What this task involves: Without the pictures, set down every line of the data exactly.

Task inputs:
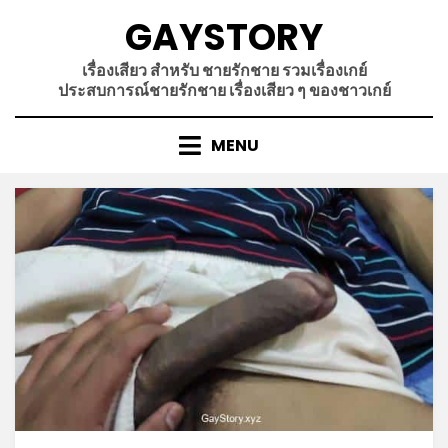
Skip
GAYSTORY
to
content
เรื่องเสียว สำหรับ ชายรักชาย รวมเรื่องเกย์
ประสบการณ์ชายรักชาย เรื่องเสียว ๆ ของชาวเกย์
MENU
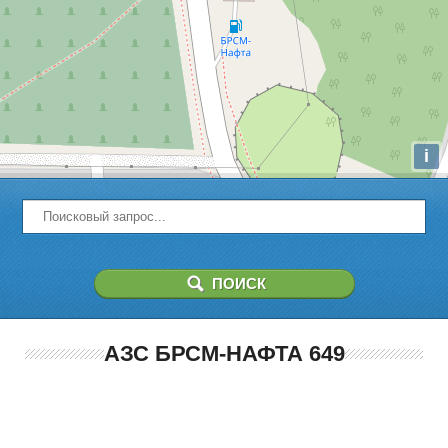
i
АЗС БРСМ-НАФТА 649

Response for this exercise:
Skip
GAYSTORY
to
content
เรื่องเสียว สำหรับ ชายรักชาย รวมเรื่องเกย์
ประสบการณ์ชายรักชาย เรื่องเสียว ๆ ของชาวเกย์
MENU
i
АЗС БРСМ-НАФТА 649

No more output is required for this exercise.